**TASK TO CARRY OUT:** Lines of the data that contain the word "Ohno" are the ones to copy.

**RECORDS TO USE:**
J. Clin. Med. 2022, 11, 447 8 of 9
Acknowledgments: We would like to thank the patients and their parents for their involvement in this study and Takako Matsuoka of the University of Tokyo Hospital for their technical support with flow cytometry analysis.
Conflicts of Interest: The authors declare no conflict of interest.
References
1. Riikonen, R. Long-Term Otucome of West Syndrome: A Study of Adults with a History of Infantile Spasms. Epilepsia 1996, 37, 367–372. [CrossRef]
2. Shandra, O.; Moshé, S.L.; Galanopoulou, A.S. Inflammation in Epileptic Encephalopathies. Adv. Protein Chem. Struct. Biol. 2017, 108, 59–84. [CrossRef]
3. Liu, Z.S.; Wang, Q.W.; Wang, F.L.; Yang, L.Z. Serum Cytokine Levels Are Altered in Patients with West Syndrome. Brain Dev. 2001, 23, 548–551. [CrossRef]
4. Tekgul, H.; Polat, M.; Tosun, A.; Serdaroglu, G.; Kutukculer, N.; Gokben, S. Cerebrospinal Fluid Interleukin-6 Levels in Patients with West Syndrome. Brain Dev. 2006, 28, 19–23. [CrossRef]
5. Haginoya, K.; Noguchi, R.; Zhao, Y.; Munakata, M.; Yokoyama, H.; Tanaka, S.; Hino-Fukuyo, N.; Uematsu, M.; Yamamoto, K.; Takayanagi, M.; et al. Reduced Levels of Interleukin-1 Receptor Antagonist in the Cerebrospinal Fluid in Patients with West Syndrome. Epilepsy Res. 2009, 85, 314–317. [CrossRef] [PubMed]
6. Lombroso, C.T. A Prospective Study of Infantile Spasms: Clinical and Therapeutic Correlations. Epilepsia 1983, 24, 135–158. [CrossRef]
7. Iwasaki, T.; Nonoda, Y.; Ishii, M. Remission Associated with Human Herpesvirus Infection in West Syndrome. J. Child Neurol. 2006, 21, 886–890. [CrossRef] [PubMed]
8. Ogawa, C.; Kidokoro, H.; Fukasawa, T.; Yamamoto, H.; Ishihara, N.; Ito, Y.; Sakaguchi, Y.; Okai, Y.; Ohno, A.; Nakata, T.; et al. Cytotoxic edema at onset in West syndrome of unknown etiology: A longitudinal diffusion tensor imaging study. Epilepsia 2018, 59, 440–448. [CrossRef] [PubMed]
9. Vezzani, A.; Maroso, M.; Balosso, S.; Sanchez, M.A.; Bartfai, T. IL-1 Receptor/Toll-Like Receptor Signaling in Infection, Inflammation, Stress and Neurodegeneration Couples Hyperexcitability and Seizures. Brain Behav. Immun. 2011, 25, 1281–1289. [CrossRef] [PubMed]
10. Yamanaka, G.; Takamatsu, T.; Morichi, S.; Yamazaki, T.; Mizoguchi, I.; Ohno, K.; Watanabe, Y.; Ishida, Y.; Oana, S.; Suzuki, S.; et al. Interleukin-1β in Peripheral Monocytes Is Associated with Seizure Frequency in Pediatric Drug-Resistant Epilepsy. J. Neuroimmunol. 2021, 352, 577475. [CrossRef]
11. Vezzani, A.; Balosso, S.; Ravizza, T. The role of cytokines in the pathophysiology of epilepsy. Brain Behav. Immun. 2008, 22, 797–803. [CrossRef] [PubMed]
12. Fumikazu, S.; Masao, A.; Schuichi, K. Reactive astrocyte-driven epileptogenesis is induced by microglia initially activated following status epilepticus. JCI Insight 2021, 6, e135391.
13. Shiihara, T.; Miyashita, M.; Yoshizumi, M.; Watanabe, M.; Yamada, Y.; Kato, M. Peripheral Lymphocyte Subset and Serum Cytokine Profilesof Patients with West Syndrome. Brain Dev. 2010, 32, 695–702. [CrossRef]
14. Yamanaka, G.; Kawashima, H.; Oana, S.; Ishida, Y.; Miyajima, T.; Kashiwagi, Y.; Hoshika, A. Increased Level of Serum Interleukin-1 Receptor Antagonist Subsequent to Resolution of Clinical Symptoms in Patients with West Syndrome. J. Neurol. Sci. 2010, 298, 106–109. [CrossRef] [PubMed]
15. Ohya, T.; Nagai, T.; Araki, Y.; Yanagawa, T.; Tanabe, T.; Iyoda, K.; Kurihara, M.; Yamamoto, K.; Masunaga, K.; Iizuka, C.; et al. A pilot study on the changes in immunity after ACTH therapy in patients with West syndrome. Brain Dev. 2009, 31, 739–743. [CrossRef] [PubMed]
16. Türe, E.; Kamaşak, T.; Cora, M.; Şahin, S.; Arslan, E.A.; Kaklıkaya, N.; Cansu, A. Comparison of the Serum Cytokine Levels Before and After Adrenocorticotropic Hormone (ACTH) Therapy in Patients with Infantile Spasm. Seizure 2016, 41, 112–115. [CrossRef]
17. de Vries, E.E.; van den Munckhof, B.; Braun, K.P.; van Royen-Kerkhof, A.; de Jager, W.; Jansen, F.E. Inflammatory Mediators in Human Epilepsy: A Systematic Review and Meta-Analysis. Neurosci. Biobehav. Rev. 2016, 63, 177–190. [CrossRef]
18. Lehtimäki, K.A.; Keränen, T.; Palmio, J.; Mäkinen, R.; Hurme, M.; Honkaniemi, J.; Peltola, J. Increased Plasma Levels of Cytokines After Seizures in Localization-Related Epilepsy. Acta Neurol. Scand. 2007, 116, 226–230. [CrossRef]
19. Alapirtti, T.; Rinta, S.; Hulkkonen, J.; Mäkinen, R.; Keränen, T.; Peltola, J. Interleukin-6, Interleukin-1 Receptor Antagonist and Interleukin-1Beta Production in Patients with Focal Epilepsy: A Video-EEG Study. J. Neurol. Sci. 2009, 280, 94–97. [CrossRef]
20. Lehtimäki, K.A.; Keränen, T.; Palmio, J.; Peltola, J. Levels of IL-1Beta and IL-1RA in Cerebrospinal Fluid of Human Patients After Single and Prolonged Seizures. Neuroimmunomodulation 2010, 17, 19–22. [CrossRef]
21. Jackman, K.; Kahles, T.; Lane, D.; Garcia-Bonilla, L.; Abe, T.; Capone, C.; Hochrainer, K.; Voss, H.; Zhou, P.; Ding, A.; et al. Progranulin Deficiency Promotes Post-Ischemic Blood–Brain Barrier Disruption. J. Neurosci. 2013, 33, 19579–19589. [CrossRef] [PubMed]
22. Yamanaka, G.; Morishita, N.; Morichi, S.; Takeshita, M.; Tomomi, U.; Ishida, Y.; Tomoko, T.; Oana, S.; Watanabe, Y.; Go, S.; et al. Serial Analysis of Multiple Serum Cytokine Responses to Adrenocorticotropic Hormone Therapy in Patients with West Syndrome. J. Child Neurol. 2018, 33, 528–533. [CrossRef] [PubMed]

---

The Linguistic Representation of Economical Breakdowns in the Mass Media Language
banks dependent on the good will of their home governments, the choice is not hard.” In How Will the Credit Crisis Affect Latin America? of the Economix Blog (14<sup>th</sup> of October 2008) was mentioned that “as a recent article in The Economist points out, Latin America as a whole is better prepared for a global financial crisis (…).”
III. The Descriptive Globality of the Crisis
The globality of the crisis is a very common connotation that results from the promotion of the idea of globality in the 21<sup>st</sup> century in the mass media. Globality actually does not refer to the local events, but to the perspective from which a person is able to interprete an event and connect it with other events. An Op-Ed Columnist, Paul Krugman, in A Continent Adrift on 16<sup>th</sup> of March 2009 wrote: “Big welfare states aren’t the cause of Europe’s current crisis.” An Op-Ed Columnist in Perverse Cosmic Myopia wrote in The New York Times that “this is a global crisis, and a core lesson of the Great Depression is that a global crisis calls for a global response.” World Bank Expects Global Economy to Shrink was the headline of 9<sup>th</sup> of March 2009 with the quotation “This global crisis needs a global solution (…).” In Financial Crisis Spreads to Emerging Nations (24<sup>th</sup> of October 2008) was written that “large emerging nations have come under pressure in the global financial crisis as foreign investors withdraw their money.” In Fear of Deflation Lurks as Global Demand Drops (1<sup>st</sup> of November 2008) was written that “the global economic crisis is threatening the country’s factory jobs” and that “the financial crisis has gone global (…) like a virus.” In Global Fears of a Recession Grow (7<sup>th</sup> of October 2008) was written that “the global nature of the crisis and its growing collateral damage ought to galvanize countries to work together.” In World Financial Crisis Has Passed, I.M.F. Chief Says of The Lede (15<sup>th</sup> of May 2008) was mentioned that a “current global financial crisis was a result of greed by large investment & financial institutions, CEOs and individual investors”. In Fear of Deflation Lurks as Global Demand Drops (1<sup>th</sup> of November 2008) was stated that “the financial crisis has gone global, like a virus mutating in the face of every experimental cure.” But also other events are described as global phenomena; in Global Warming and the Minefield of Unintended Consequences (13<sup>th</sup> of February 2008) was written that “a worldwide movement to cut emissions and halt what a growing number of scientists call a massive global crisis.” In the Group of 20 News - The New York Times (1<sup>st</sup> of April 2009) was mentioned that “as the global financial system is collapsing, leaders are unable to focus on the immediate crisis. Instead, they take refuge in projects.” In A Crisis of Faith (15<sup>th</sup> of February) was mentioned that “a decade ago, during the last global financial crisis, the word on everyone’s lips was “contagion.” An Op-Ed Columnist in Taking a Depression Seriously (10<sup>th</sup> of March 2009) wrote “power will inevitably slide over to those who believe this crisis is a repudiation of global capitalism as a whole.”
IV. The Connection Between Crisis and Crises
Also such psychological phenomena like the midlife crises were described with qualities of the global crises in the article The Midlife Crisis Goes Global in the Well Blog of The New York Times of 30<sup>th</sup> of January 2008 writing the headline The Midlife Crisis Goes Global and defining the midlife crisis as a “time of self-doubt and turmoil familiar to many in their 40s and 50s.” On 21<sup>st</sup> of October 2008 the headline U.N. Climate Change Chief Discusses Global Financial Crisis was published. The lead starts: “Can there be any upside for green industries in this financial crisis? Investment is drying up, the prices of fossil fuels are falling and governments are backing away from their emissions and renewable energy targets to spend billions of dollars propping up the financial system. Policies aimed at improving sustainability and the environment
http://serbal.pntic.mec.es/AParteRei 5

...

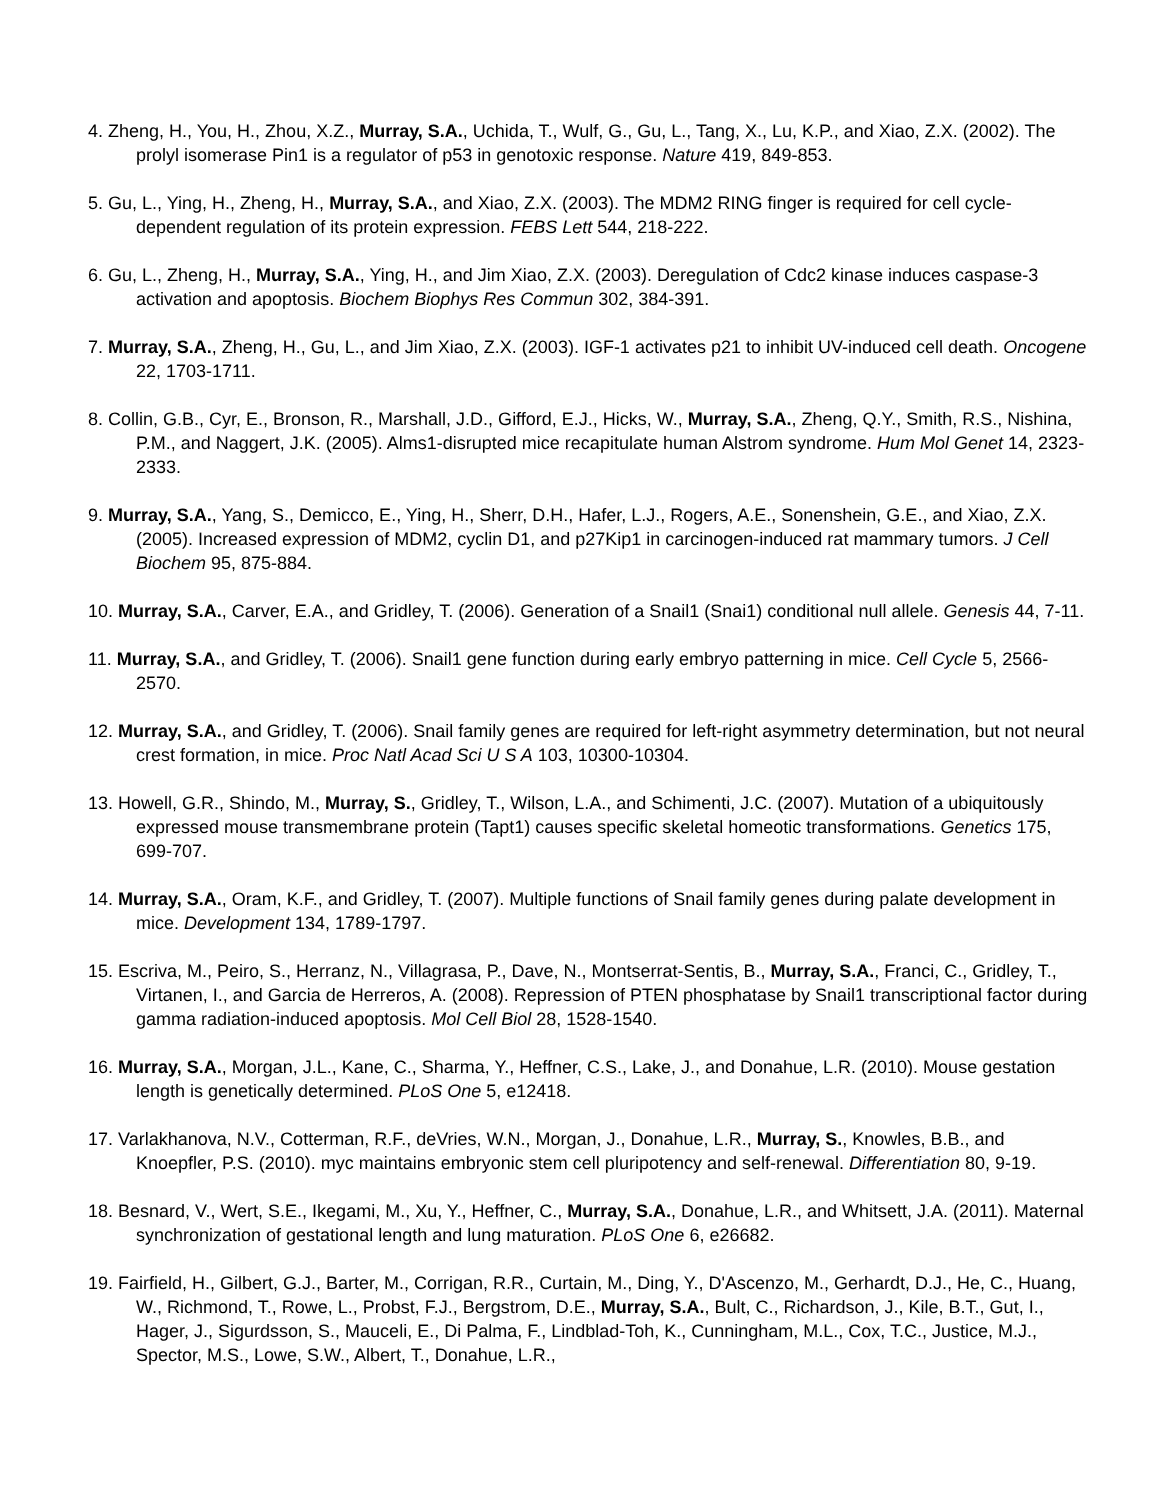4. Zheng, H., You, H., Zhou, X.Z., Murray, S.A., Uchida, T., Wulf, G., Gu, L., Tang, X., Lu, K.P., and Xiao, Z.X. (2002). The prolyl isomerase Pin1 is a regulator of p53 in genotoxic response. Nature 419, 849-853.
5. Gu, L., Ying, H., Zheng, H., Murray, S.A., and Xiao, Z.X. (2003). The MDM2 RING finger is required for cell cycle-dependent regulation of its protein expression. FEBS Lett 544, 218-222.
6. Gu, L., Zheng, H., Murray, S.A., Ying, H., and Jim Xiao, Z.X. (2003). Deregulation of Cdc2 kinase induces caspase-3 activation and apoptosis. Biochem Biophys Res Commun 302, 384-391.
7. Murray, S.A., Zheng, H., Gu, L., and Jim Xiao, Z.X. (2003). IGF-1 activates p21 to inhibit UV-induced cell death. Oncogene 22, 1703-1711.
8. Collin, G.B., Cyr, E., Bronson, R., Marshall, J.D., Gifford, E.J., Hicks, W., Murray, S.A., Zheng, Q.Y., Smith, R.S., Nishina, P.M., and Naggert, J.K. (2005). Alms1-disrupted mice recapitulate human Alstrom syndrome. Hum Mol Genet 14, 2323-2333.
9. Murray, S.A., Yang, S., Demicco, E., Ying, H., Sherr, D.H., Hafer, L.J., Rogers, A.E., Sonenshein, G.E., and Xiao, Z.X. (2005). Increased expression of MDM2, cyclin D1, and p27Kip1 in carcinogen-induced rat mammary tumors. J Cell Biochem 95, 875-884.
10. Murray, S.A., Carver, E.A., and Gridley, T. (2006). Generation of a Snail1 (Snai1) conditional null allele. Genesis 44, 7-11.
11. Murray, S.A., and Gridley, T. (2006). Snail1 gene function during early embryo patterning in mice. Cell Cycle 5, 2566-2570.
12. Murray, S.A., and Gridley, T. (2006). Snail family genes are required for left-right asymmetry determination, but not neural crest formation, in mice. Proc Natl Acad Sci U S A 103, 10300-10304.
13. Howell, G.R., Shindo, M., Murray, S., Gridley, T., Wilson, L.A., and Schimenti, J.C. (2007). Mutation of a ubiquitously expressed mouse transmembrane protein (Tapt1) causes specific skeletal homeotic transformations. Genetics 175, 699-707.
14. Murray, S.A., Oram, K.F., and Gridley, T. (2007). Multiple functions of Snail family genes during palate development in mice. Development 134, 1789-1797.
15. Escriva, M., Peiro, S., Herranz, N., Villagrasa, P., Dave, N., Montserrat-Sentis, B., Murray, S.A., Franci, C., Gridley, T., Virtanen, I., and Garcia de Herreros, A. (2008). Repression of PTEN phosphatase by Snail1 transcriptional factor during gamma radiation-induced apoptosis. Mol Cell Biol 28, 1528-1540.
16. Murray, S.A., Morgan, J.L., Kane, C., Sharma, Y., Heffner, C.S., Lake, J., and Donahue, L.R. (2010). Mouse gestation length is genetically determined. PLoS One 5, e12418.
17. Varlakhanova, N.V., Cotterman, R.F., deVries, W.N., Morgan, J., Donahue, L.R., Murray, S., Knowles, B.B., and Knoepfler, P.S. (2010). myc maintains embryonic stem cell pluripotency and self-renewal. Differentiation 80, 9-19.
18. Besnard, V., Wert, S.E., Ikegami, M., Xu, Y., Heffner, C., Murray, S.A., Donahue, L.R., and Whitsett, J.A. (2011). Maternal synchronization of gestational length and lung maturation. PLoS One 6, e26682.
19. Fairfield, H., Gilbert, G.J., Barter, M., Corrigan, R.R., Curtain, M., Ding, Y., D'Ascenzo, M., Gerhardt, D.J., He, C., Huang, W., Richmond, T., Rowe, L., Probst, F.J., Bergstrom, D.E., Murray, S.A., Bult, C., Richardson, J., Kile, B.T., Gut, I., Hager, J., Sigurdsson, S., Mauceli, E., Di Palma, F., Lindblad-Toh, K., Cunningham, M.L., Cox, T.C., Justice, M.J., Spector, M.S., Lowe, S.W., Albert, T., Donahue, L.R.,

**ANSWER SPACE:**
8. Ogawa, C.; Kidokoro, H.; Fukasawa, T.; Yamamoto, H.; Ishihara, N.; Ito, Y.; Sakaguchi, Y.; Okai, Y.; Ohno, A.; Nakata, T.; et al. Cytotoxic edema at onset in West syndrome of unknown etiology: A longitudinal diffusion tensor imaging study. Epilepsia 2018, 59, 440–448. [CrossRef] [PubMed]
10. Yamanaka, G.; Takamatsu, T.; Morichi, S.; Yamazaki, T.; Mizoguchi, I.; Ohno, K.; Watanabe, Y.; Ishida, Y.; Oana, S.; Suzuki, S.; et al. Interleukin-1β in Peripheral Monocytes Is Associated with Seizure Frequency in Pediatric Drug-Resistant Epilepsy. J. Neuroimmunol. 2021, 352, 577475. [CrossRef]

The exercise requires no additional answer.